Genomic Distribution and Inter-sample Variation of Non-CpG Methylation Across Human Cell Types
PLoS Genetics. Dec, 2011 | Pubmed ID: 22174693
DNA methylation plays an important role in development and disease. The primary sites of DNA methylation in vertebrates are cytosines in the CpG dinucleotide context, which account for roughly three quarters of the total DNA methylation content in human and mouse cells. While the genomic distribution, inter-individual stability, and functional role of CpG methylation are reasonably well understood, little is known about DNA methylation targeting CpA, CpT, and CpC (non-CpG) dinucleotides. Here we report a comprehensive analysis of non-CpG methylation in 76 genome-scale DNA methylation maps across pluripotent and differentiated human cell types.
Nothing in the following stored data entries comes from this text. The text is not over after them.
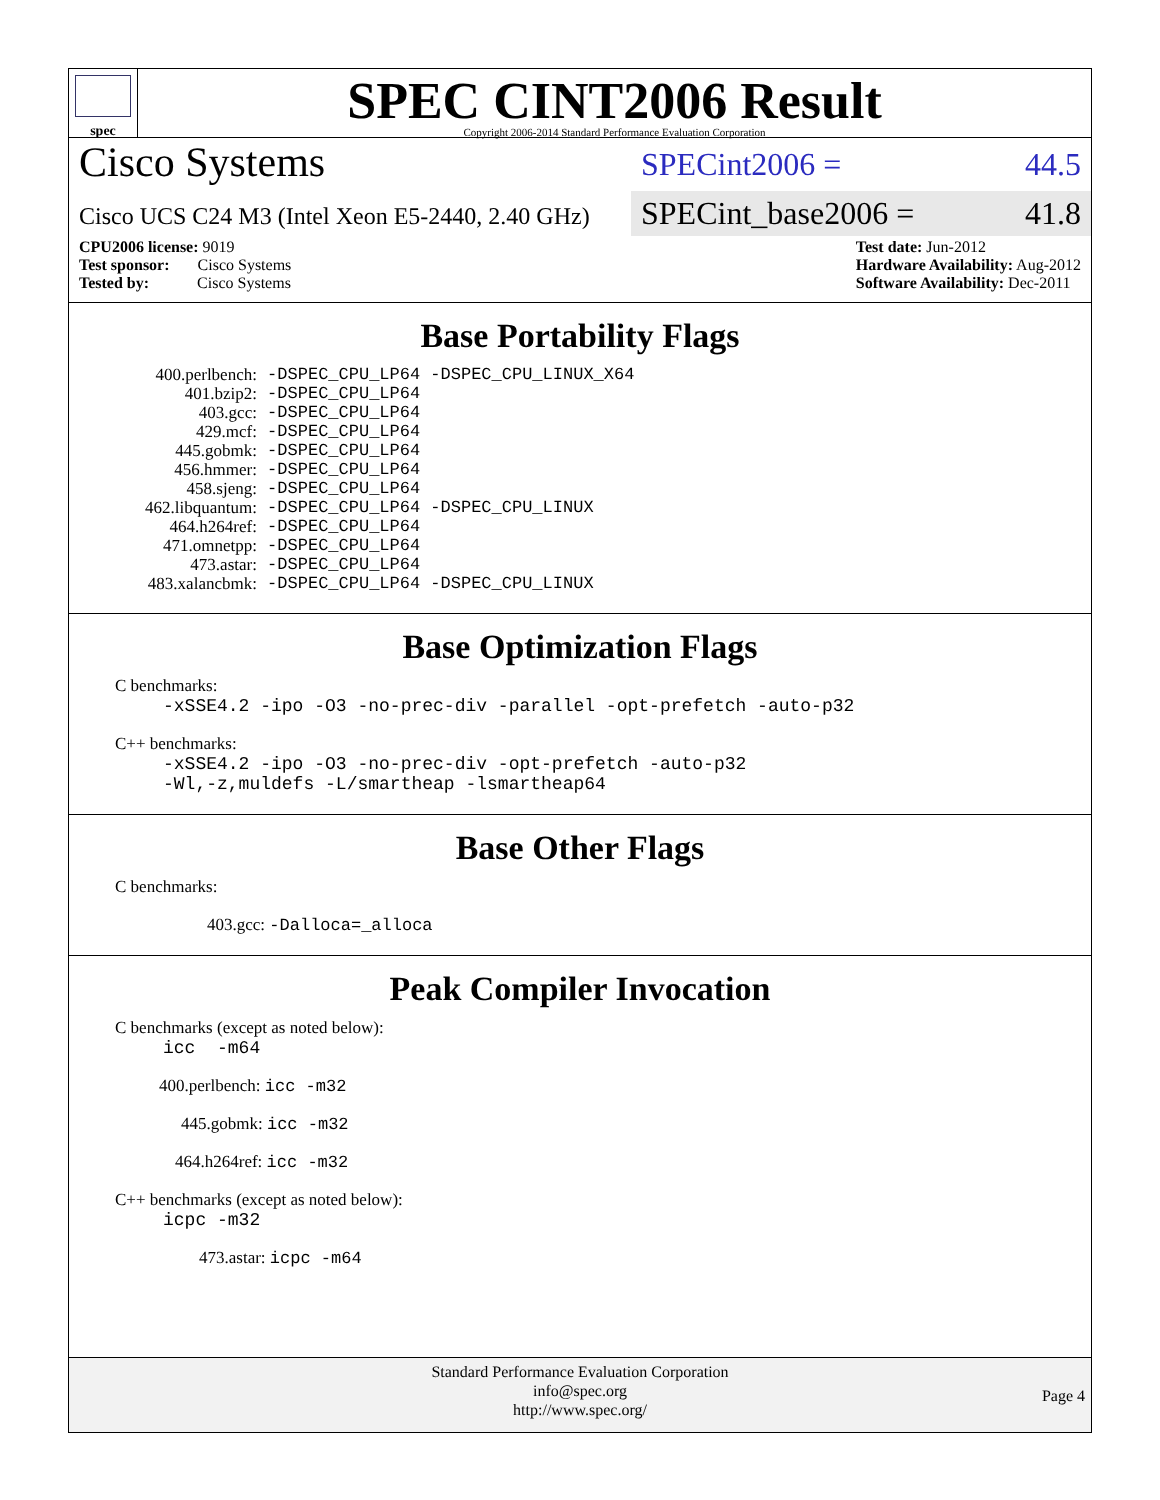spec
SPEC CINT2006 Result
Copyright 2006-2014 Standard Performance Evaluation Corporation
Cisco Systems
SPECint2006 = 44.5
Cisco UCS C24 M3 (Intel Xeon E5-2440, 2.40 GHz)
SPECint_base2006 = 41.8
CPU2006 license: 9019
Test sponsor: Cisco Systems
Tested by: Cisco Systems
Test date: Jun-2012
Hardware Availability: Aug-2012
Software Availability: Dec-2011
Base Portability Flags
| 400.perlbench: | -DSPEC_CPU_LP64 -DSPEC_CPU_LINUX_X64 |
| 401.bzip2: | -DSPEC_CPU_LP64 |
| 403.gcc: | -DSPEC_CPU_LP64 |
| 429.mcf: | -DSPEC_CPU_LP64 |
| 445.gobmk: | -DSPEC_CPU_LP64 |
| 456.hmmer: | -DSPEC_CPU_LP64 |
| 458.sjeng: | -DSPEC_CPU_LP64 |
| 462.libquantum: | -DSPEC_CPU_LP64 -DSPEC_CPU_LINUX |
| 464.h264ref: | -DSPEC_CPU_LP64 |
| 471.omnetpp: | -DSPEC_CPU_LP64 |
| 473.astar: | -DSPEC_CPU_LP64 |
| 483.xalancbmk: | -DSPEC_CPU_LP64 -DSPEC_CPU_LINUX |
Base Optimization Flags
C benchmarks:
-xSSE4.2 -ipo -O3 -no-prec-div -parallel -opt-prefetch -auto-p32
C++ benchmarks:
-xSSE4.2 -ipo -O3 -no-prec-div -opt-prefetch -auto-p32
-Wl,-z,muldefs -L/smartheap -lsmartheap64
Base Other Flags
C benchmarks:
403.gcc: -Dalloca=_alloca
Peak Compiler Invocation
C benchmarks (except as noted below):
icc -m64
400.perlbench: icc -m32
445.gobmk: icc -m32
464.h264ref: icc -m32
C++ benchmarks (except as noted below):
icpc -m32
473.astar: icpc -m64
Standard Performance Evaluation Corporation
info@spec.org
http://www.spec.org/
Page 4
We confirm non-CpG methylation to be predominantly present in pluripotent cell types and observe a decrease upon differentiation and near complete absence in various somatic cell types. Although no function has been assigned to it in pluripotency, our data highlight that non-CpG methylation patterns reappear upon iPS cell reprogramming. Intriguingly, the patterns are highly variable and show little conservation between different pluripotent cell lines. We find a strong correlation of non-CpG methylation and DNMT3 expression levels while showing statistical independence of non-CpG methylation from pluripotency associated gene expression. In line with these findings, we show that knockdown of DNMTA and DNMT3B in hESCs results in a global reduction of non-CpG methylation. Finally, non-CpG methylation appears to be spatially correlated with CpG methylation. In summary these results contribute further to our understanding of cytosine methylation patterns in human cells using a large representative sample set.